Elias Canetti, Max Dauthendey
Der Schriftsteller und Aphoristiker deutscher Sprache Elias Canetti wurde am 25. Juli 1905 in Rustschuk, heute Bulgarien, damals Teil des osmanischen Reiches, als Sohn eines Kaufmanns geboren. 1911 siedelte die Familie nach Manchester, ein Jahr später, nach dem Tod des Vaters, nach Wien. 1916 verließ die Familie Wien und ließ sich in Frankfurt am Main nieder. Nach seinem Abitur kehrtet Canetti zurück nach Österreich, wo er Chemie an der Universität Wien studierte. Schon während seines Studiums wurde Canetti als Übersetzer für den Malik-Verlag in Berlin tätig. 1929 promovierte Canetti zum Doktor der Naturwissenschaften. 1937 veröffentlichte er seinen ersten Roman, Die Blendung, der schon sehr bald in zahlreichen europäischen Ländern veröffentlicht wurde. Nach dem Einmarsch der Nationalsozialisten in Österreich 1938 floh er mit seiner Frau Veza Canetti nach London. Obwohl Canetti selbst Jude war, blieb er auch nach dem Zweiten Weltkrieg seiner "zweiten Muttersprache" treu und schrieb ausschließlich in deutscher Sprache. Canettis Werke wurden in über 25 Sprachen übersetzt. In seiner Dankesrede für den Nobelpreis betont er mit Nachdruck die schriftstellerische Leistung seiner Kollegen Karl Kraus, Franz Kafka, Robert Musil und Hermann Broch.
Aus: Party im Blitz
„Als der Blitzkrieg über London begann, einige Monate nach Dünkirchen, im gefährlichsten Zeitpunkt der englischen Geschichte, erlebte ich in seinem Hause eine Party, die mir vor Augen bliebe, auch wenn ich fünfhundert Jahre danach noch am Leben wäre. Sein Haus war höher als die meisten in Downshire Hill. Es hatte drei Stockwerke, die meisten andern nur zwei. Es war aber schmal wie die andern alle. In jedem Stock waren höchstens ein oder zwei Zimmer. Sie waren von Menschen erfüllt, die tranken und tanzten. Sie standen mit den Gläsern in der Hand da, wie es hier Sitte war, aber mit ausdrucksvollen Gesichtern, was hier gegen die Sitte ging. Es waren manche junge Offiziere in Uniform darunter, lebhaft, ja beinah lebenslustig, von lauten Sätzen überquellend, die man gehört hätte, wenn sie in der Musik nicht untergegangen wären. Die Tanzenden, besonders die Frauen, hatten etwas Aufgerissenes und genossen ihre Bewegungen wie die des Partners. Die Atmosphäre war dicht und heiß, und niemand kümmerte sich darum, daß man Bomben-Einschläge hörte, eine furchtlose und dabei sehr lebendige Gesellschaft. Ich hatte im obersten Stock begonnen, ich traute kaum meinen Augen und ich ging in den zweiten hinunter und traute ihnen noch weniger. Jeder Raum schien feuriger als der, in dem man sich vorher umgetan hatte. In den tieferen Räumen sonderte man sich etwas mehr ab, Pärchen saßen und hielten einander umarmt, die Musik durchdrang uns heiß von oben bis unten, man gab sich mit Umarmungen und Küssen zufrieden, nichts wirkte lasziv, im Basement, wie man hier das Untergeschoß nannte, geschah das Erstaunlichste. Die Türe nach außen wurde aufgerissen, Männer in Feuerwehrhelmen griffen nach Kübeln mit Sand, die sie im Schweiß ihres Angesichts in größter Geschwindigkeit hinaustrugen. Sie achteten auf nichts, das sie im Raum vor sich sahen, in ihrer Eile, die brennenden Häuser in der Nachbarschaft zu schützen, griffen sie wie blind nach den sandgefüllten Kübeln.”

### Ausgelesene Einträge
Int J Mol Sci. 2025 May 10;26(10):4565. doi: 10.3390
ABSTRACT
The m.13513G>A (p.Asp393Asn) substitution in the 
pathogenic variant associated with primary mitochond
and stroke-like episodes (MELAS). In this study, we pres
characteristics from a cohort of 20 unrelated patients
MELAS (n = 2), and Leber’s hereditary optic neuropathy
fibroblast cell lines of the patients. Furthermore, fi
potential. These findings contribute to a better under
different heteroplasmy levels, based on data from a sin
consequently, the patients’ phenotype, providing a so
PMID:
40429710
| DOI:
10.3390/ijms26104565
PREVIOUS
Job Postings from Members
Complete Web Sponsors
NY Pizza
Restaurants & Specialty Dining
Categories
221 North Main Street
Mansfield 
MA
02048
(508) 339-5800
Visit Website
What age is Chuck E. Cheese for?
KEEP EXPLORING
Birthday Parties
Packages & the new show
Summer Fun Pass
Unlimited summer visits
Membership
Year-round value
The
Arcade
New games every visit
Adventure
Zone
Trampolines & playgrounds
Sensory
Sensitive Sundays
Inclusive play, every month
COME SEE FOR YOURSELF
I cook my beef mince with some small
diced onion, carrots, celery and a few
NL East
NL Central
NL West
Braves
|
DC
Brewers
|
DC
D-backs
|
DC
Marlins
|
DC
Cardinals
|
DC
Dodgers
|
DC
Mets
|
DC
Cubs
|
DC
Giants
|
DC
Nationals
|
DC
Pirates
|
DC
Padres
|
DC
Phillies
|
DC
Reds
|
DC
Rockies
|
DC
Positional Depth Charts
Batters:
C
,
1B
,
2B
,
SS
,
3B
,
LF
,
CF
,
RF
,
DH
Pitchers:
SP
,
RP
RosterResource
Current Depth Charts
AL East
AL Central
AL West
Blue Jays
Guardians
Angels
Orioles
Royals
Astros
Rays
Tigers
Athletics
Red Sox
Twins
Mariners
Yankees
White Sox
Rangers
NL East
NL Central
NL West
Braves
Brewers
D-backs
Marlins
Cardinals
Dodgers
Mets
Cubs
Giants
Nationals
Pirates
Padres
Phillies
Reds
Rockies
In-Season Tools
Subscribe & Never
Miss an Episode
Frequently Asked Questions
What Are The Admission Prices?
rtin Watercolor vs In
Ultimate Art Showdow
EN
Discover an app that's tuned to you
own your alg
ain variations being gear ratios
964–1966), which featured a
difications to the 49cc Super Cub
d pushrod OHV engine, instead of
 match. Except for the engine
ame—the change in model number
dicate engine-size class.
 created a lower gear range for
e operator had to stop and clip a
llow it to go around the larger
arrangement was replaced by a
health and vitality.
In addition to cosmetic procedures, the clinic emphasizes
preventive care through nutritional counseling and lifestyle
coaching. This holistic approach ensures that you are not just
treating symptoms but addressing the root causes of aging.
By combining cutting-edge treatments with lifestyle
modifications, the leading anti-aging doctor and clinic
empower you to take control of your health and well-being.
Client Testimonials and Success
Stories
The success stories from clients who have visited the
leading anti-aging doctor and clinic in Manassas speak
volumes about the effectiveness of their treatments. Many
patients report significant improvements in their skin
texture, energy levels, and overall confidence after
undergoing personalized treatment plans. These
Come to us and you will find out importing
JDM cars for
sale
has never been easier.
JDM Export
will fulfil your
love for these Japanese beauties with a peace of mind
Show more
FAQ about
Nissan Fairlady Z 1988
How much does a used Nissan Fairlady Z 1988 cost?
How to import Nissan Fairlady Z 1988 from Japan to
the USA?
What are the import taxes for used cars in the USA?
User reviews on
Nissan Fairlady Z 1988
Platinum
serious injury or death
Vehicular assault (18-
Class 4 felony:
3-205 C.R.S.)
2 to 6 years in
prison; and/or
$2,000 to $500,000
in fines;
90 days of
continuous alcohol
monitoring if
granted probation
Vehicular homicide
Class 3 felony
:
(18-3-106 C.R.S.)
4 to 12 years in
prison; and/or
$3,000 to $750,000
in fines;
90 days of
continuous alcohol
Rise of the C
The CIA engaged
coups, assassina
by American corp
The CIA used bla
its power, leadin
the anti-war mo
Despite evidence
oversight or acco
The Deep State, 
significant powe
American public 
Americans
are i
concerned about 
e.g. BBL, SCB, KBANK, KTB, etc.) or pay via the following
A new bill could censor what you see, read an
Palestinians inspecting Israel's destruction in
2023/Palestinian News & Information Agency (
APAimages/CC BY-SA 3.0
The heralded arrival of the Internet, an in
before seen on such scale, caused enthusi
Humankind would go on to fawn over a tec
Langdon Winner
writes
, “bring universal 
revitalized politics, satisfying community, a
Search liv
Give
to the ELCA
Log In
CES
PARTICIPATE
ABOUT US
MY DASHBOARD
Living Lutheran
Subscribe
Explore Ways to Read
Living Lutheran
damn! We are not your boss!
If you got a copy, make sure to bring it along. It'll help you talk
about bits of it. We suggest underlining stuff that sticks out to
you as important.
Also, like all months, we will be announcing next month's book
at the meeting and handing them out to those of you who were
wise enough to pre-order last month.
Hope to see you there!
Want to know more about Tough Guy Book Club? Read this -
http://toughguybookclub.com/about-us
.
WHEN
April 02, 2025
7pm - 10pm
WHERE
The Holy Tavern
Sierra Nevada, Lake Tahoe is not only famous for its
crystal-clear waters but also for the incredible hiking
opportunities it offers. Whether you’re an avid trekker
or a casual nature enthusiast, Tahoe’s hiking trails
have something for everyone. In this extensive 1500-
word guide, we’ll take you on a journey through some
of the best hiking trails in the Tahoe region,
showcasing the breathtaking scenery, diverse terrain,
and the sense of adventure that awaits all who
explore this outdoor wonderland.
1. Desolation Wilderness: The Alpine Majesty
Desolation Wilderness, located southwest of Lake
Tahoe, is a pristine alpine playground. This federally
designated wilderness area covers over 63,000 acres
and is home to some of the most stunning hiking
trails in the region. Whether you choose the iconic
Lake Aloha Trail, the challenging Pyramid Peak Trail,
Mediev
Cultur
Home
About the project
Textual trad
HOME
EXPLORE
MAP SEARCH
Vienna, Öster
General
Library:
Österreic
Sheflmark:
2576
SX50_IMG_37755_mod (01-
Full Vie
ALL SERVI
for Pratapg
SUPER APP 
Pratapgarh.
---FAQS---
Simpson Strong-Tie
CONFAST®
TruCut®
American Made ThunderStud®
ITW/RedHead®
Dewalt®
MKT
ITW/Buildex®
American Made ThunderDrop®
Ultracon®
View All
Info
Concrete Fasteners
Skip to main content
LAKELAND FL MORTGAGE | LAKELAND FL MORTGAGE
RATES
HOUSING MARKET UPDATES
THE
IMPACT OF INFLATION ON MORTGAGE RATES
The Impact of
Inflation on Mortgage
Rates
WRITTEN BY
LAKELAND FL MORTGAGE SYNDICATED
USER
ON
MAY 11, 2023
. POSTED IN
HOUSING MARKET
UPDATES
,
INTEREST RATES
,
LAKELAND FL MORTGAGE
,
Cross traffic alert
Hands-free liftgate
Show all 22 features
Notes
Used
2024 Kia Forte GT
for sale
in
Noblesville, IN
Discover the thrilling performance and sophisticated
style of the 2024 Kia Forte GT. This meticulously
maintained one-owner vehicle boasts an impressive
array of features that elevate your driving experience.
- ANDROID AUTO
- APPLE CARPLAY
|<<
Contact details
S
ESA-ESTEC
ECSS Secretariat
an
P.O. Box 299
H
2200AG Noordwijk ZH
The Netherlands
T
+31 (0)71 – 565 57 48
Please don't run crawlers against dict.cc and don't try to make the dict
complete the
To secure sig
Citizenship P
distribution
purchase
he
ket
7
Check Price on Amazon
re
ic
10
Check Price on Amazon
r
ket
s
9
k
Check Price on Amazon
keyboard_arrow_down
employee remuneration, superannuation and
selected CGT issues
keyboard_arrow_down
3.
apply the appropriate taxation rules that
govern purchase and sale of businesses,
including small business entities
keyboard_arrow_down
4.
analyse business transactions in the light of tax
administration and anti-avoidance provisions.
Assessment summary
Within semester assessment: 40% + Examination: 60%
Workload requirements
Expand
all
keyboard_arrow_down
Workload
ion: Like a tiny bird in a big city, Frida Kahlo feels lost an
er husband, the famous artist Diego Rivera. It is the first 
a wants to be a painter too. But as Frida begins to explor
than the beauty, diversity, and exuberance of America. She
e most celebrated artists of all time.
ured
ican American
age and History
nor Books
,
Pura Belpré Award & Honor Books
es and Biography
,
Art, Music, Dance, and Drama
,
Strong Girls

### Was gefragt ist
Wie heißt laut Textauszug der erste Roman von Elias Canetti, und in welchem Jahr kam er heraus?

### Erledigte Aufgabe
„Die Blendung“, veröffentlicht 1937.